Consequently, it is very important to know in good time whether a person has been infected with HIV. A human being can only be infected by HIV with certain body fluids which contain a large quantity of the virus:
- seminal fluid,
- vaginal secretions and
- maternal milk
The risk of infection is greatest with unprotected sex and the shared use of needles in drug use.

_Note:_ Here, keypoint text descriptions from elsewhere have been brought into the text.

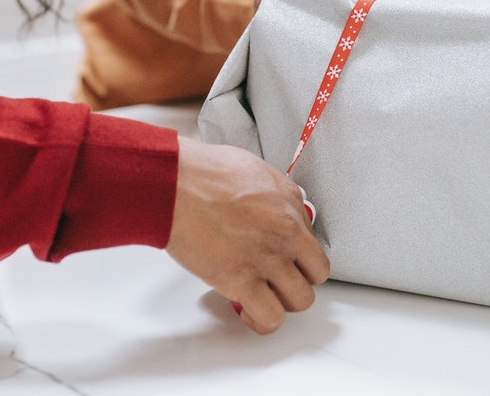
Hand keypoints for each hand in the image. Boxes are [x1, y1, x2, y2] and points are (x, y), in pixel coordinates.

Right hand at [166, 138, 329, 334]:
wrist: (173, 184)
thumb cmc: (200, 172)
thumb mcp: (251, 169)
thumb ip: (270, 194)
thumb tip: (269, 209)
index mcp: (288, 202)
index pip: (312, 240)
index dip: (296, 253)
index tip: (282, 257)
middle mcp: (286, 231)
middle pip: (316, 273)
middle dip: (297, 279)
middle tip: (276, 279)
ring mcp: (267, 257)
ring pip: (301, 299)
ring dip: (281, 301)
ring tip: (262, 296)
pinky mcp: (242, 280)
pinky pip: (270, 316)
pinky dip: (261, 319)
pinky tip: (247, 310)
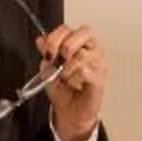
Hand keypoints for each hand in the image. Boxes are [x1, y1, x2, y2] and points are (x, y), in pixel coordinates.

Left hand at [37, 23, 107, 140]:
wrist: (69, 112)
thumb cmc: (63, 90)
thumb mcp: (48, 69)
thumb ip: (46, 53)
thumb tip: (40, 40)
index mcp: (80, 43)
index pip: (68, 28)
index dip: (55, 37)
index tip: (47, 52)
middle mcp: (93, 49)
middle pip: (83, 32)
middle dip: (65, 47)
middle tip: (57, 61)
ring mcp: (99, 62)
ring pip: (83, 54)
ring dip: (67, 68)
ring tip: (66, 77)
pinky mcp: (101, 77)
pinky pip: (85, 71)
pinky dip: (74, 79)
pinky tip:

If you have questions about HIV or AIDS, you can contact both outpatient and hospital doctors as well as community health authorities, advice centres or AIDS counseling centres in Saxony. At these locations, you will be able to find out whether you have been exposed to a risk of infection, you will be able to ask questions which are troubling you and you will be able to address your fears and anxieties.
If it is discovered during the consultation that you have actually been exposed to the risk of HIV, an HIV test will clarify the situation. It is up to you to decide whether to have an HIV test. An HIV test may not be done without your knowledge and consent.
If you want to rule out the possibility that you have been infected with HIV, the test should be carried out no sooner than three months after the last situation in which you were at risk. The advisor will also know about the possibilities of protecting yourself against HIV (and other sexually transmitted infections) and will also know what help is available and what medical treatments exist.
Certain doctors and outpatient departments in Saxony are authorised to provide treatment. In emergencies, if immediate HIV post-exposure prevention is necessary, it is recommended that you go to the A&E department of a hospital. Condoms (also known as preservatives or rubbers) can prevent HIV infection. You can obtain condoms from supermarkets, pharmacies, chemists, many garages and vending machines.